Das dritte Kapitel „Moslems gleich Juden?“ beschreibt die Taktik von Muslimen, den „Status des edlen Opfers“ (85) zu erlangen, indem man sich erstens selbst als Opfer und zweitens die Juden von heute als Täter profiliere; sie seien „gebleicht“ (99), also zu weißen Unterdrückern erklärt worden. Aber das sei immer noch Rassismus, weil weiterhin die ethnische Zugehörigkeit Menschen zu Verbrechern beziehungsweise Opfern stempele. „Der neue Rassismus träumt sich in die Kleider des Widerstands gegen die braune Pest, damit die grüne Pest möglichst ungehindert um sich greifen kann“ (105). Bruckner protestiert gegen diesen „Opfermonotheismus“ (113), der nur davon ablenke, sich auch die eigene Schuld einzugestehen.

Der Bezug auf das Frankreich der Gegenwart ist der Schwerpunkt des folgenden Kapitels „Sind wir schuldig, weil wir existieren?“ (115) Frankreich wird dabei – wenig verwunderlich – nicht als Volk der Franzosen oder als christliches Land, also weder ethnisch noch religiös, sondern als laizistischer und demokratischer Rechtsstaat, in dem es Religionsfreiheit und Gleichheit von Mann und Frau gebe, verstanden (128 f.). Es sei genau das rechtliche Fundament, das Menschen nicht in ihre Bräuche einkerkere (133), sondern persönliche Freiheiten ermögliche – einschließlich derjenigen, sich von seiner Tradition/Religion zu lösen. „In einem Rechtsstaat ist es das Gesetz, das schützt, und der Brauch, der unterdrückt“ (136). Gegen den Rassismus der Identitären, die als „Tugendschwadrone“ (147) ihre Angehörigen bestimmen wollen, solle man die Einladung stellen, an der liberalen Lebensweise Frankreichs teilzuhaben (148).
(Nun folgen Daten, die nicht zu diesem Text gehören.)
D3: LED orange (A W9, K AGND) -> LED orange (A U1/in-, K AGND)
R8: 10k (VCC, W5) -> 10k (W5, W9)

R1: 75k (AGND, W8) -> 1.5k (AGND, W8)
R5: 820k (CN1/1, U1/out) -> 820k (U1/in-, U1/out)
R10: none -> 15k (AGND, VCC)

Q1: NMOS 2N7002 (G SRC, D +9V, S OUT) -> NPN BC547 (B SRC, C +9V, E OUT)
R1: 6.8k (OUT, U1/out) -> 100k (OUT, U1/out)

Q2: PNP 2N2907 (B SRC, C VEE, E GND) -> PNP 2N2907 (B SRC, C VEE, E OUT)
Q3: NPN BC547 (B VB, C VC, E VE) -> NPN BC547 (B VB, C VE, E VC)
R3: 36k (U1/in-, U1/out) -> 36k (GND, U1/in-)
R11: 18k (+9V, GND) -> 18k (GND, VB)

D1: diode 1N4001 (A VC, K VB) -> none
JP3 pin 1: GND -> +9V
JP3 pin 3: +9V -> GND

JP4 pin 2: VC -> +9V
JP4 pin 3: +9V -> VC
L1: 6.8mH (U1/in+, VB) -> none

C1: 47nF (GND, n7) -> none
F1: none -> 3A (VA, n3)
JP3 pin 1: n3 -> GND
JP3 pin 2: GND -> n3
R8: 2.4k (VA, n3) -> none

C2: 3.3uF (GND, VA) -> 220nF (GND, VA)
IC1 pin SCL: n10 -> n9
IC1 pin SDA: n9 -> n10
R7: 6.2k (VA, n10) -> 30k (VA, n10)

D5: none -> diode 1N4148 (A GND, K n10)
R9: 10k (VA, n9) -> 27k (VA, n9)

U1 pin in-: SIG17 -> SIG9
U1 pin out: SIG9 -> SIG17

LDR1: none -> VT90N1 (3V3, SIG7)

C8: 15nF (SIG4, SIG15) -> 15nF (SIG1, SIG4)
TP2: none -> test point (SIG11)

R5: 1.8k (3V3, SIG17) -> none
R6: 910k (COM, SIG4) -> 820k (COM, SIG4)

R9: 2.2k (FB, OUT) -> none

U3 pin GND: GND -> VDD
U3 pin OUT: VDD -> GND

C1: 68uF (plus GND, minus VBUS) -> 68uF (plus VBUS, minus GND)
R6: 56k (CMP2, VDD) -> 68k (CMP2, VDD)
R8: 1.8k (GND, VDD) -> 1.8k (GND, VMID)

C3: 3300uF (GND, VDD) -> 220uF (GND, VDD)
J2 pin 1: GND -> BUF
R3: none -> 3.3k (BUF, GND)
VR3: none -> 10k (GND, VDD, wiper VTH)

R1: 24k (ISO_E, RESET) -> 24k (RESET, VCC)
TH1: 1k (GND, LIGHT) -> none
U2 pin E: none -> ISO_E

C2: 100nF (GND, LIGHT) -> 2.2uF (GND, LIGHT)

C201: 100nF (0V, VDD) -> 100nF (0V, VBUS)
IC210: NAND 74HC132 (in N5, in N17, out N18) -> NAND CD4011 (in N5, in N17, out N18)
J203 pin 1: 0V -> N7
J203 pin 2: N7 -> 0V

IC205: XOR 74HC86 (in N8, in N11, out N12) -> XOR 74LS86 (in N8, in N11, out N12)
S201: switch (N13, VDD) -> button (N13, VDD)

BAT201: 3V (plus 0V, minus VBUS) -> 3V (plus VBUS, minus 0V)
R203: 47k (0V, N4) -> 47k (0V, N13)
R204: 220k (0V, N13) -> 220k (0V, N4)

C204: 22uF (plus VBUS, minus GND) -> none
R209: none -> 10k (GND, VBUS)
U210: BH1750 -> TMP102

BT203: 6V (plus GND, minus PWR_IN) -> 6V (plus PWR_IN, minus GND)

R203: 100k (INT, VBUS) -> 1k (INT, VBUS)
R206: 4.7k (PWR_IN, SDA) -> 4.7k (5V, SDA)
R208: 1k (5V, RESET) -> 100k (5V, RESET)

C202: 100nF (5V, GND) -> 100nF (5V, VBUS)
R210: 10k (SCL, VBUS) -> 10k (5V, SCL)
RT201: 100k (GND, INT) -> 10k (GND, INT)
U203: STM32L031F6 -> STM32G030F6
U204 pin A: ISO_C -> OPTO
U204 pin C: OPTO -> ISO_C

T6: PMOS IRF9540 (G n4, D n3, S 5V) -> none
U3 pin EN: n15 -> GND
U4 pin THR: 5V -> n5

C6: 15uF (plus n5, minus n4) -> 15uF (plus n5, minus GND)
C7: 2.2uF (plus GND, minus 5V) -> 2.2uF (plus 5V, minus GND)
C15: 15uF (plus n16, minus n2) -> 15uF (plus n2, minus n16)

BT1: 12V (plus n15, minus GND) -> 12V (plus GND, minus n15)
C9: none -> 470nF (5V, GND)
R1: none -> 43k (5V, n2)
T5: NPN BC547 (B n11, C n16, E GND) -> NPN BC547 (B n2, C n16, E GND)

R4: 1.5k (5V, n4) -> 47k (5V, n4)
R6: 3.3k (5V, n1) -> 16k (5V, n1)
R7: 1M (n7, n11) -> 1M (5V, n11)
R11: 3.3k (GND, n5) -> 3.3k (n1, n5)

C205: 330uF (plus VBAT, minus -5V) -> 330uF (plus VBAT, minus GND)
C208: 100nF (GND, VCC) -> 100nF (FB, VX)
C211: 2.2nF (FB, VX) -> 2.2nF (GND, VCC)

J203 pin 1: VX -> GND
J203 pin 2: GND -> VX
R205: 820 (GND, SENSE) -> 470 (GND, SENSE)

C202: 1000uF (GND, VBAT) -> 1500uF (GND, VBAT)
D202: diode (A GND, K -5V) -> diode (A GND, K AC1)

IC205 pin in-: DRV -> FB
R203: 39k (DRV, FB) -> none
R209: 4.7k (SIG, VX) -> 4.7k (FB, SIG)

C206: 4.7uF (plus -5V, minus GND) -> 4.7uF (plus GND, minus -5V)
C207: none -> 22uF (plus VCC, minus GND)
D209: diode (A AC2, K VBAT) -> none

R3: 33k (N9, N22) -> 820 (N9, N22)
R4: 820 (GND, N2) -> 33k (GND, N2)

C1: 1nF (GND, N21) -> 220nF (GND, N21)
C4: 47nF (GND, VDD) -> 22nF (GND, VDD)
Das letzte Kapitel bezieht sich auf die Religion. Unter der Leitfrage „Welche Zukunft hat Gott?“ setzt Bruckner zwei Akzente. Zum einen hält er fest, dass der Islam sich ändern und insbesondere akzeptieren müsse, dass wir heute in „Unsicherheit hinsichtlich der letzten Fragen“ (197) leben – das sei die Rückseite der Freiheit, die man nicht dogmatisch zurückdrängen könne. Zum anderen fordert er, die moderaten Muslime zu unterstützen, die ansonsten zwischen den radikalen Muslimen und den desinteressierten Franzosen zerrieben würden (170 f.). Auch hier gibt er den Weg und das Ziel vor: Der Islam müsse „banalisiert“ (171), zu einer neben anderen „bloßen Meinungen herabgesetzt“ (204) werden, damit es in Frankreich einen „Markt der Spiritualitäten“ (210) geben werde. – Aber ist das nicht wiederum ein weltanschaulich imprägnierter Druck von außen, der mit einer Mischung aus Demokratie und Ökonomie nun auch das religiöse Feld besetzen will? Bruckner verweist mehrfach darauf, dass die katholische Kirche, Schuld eingestanden und den eigenen Absolutheitsanspruch relativiert habe (112, 208). Doch passierte das auf Druck von außen oder nicht vielmehr aufgrund der Einsicht, dass die eigenen Grundlagen eine andere Sprache sprechen? Man gestand sich ein, die Bibel verraten zu haben – und nicht Voltaire oder Locke. Sollte man dementsprechend die moderaten Muslime nicht darin stärken, in ihren Traditionen und Überzeugungen friedensfördernde und tolerante Aussagen zu finden und zu betonen, damit sie auch von innen der Religionsfreiheit zustimmen?